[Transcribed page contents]
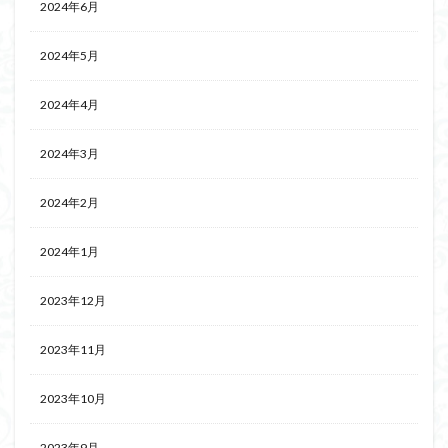
2024年6月
2024年5月
2024年4月
2024年3月
2024年2月
2024年1月
2023年12月
2023年11月
2023年10月
2023年9月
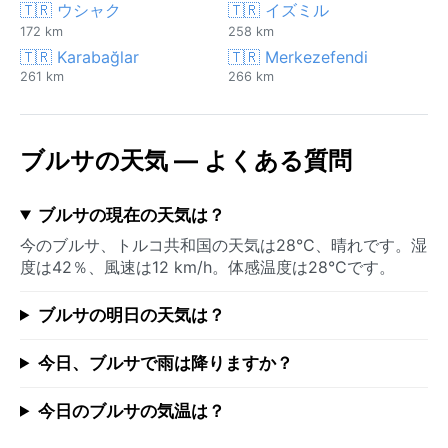
🇹🇷 ウシャク
🇹🇷 イズミル
172 km
258 km
🇹🇷 Karabağlar
🇹🇷 Merkezefendi
261 km
266 km
ブルサの天気 — よくある質問
ブルサの現在の天気は？
今のブルサ、トルコ共和国の天気は28°C、晴れです。湿
度は42％、風速は12 km/h。体感温度は28°Cです。
ブルサの明日の天気は？
今日、ブルサで雨は降りますか？
今日のブルサの気温は？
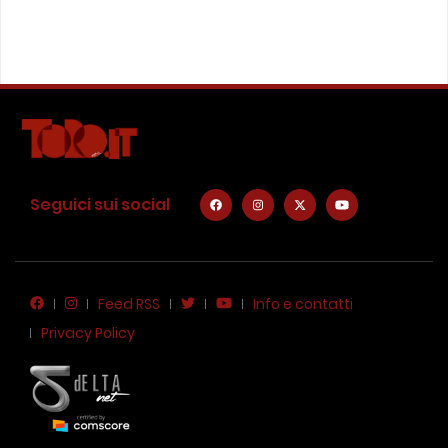
Seguici sui social
Feed RSS
Info e contatti
Privacy Policy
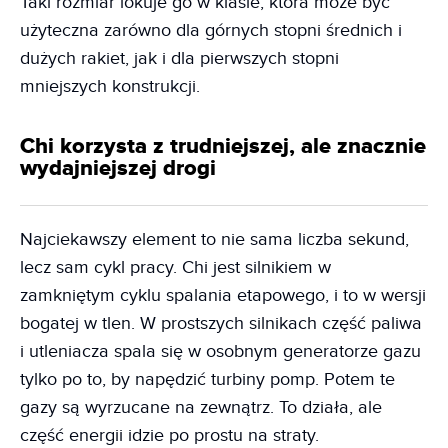
Taki rozmiar lokuje go w klasie, która może być
użyteczna zarówno dla górnych stopni średnich i
dużych rakiet, jak i dla pierwszych stopni
mniejszych konstrukcji.
Chi korzysta z trudniejszej, ale znacznie
wydajniejszej drogi
Najciekawszy element to nie sama liczba sekund,
lecz sam cykl pracy. Chi jest silnikiem w
zamkniętym cyklu spalania etapowego, i to w wersji
bogatej w tlen. W prostszych silnikach część paliwa
i utleniacza spala się w osobnym generatorze gazu
tylko po to, by napędzić turbiny pomp. Potem te
gazy są wyrzucane na zewnątrz. To działa, ale
część energii idzie po prostu na straty.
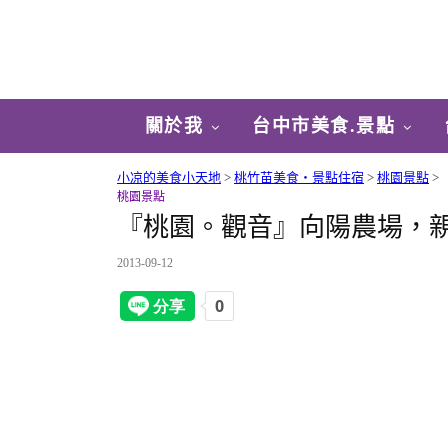
關於我
台中市美食.景點
小凉的美食小天地
>
桃竹苗美食‧景點住宿
>
桃園景點
>
桃園景點
『桃園。觀音』向陽農場，親
2013-09-12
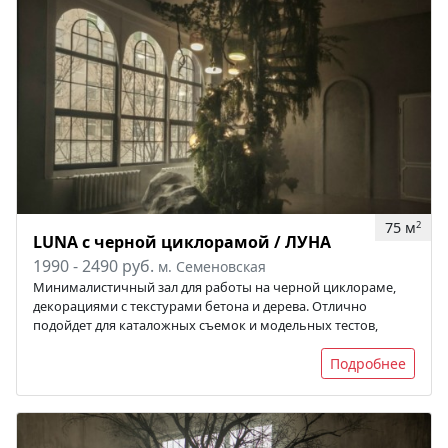
75 м
2
LUNA с черной циклорамой / ЛУНА
1990 - 2490 руб.
м. Семеновская
Минималистичный зал для работы на черной циклораме,
декорациями с текстурами бетона и дерева. Отлично
подойдет для каталожных съемок и модельных тестов,
Подробнее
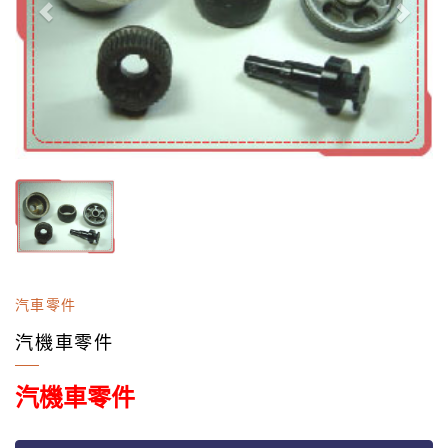
汽車零件
汽機車零件
汽機車零件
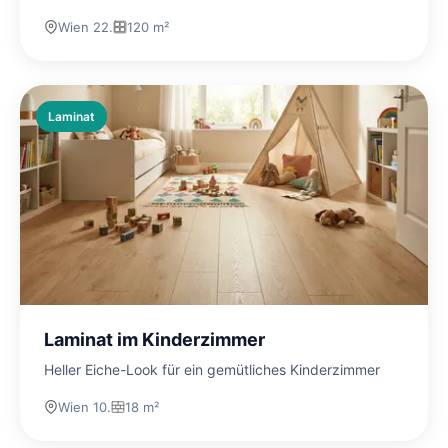
Wien 22.
120 m²
Laminat
Laminat im Kinderzimmer
Heller Eiche-Look für ein gemütliches Kinderzimmer
Wien 10.
18 m²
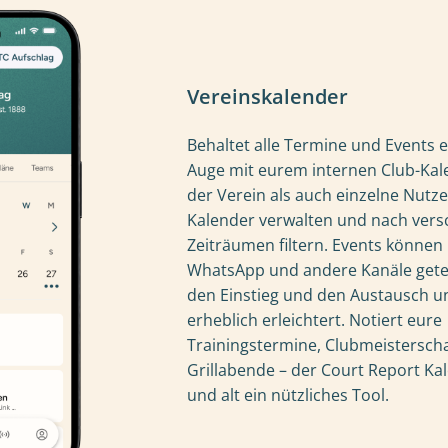
Vereinskalender
Behaltet alle Termine und Events 
Auge mit eurem internen Club-Kal
der Verein als auch einzelne Nutz
Kalender verwalten und nach ver
Zeiträumen filtern. Events könne
WhatsApp und andere Kanäle getei
den Einstieg und den Austausch u
erheblich erleichtert. Notiert eure
Trainingstermine, Clubmeistersch
Grillabende – der Court Report Kal
und alt ein nützliches Tool.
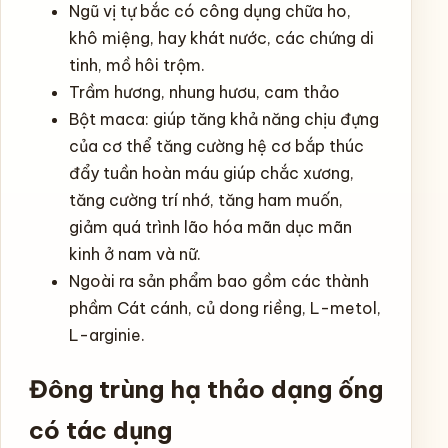
Ngũ vị tự bắc có công dụng chữa ho,
khô miệng, hay khát nước, các chứng di
tinh, mồ hôi trộm.
Trầm hương, nhung hươu, cam thảo
Bột maca: giúp tăng khả năng chịu đựng
của cơ thể tăng cường hệ cơ bắp thúc
đẩy tuần hoàn máu giúp chắc xương,
tăng cường trí nhớ, tăng ham muốn,
giảm quá trình lão hóa mãn dục mãn
kinh ở nam và nữ.
Ngoài ra sản phẩm bao gồm các thành
phầm Cát cánh, củ dong riềng, L-metol,
L-arginie.
Đông trùng hạ thảo dạng ống
có tác dụng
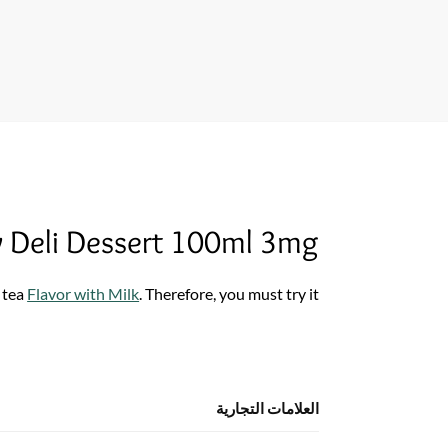
y Deli Dessert 100ml 3mg
 tea
Flavor with Milk
. Therefore, you must try it
العلامات التجارية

What needs to be done:
Copy the lines above between the one holding "Taki rozmiar lokuje" and the one holding "Vereinskalender", inclusive. Drop the pictures.

Expected answer:
Taki rozmiar lokuje go w klasie, która może być
użyteczna zarówno dla górnych stopni średnich i
dużych rakiet, jak i dla pierwszych stopni
mniejszych konstrukcji.
Chi korzysta z trudniejszej, ale znacznie
wydajniejszej drogi
Najciekawszy element to nie sama liczba sekund,
lecz sam cykl pracy. Chi jest silnikiem w
zamkniętym cyklu spalania etapowego, i to w wersji
bogatej w tlen. W prostszych silnikach część paliwa
i utleniacza spala się w osobnym generatorze gazu
tylko po to, by napędzić turbiny pomp. Potem te
gazy są wyrzucane na zewnątrz. To działa, ale
część energii idzie po prostu na straty.
關於我
台中市美食.景點
小凉的美食小天地
>
桃竹苗美食‧景點住宿
>
桃園景點
>
桃園景點
『桃園。觀音』向陽農場，親
2013-09-12
75 м
2
LUNA с черной циклорамой / ЛУНА
1990 - 2490 руб.
м. Семеновская
Минималистичный зал для работы на черной циклораме,
декорациями с текстурами бетона и дерева. Отлично
подойдет для каталожных съемок и модельных тестов,
Подробнее
汽車零件
汽機車零件
汽機車零件
Wien 22.
120 m²
Laminat
Laminat im Kinderzimmer
Heller Eiche-Look für ein gemütliches Kinderzimmer
Wien 10.
18 m²
Vereinskalender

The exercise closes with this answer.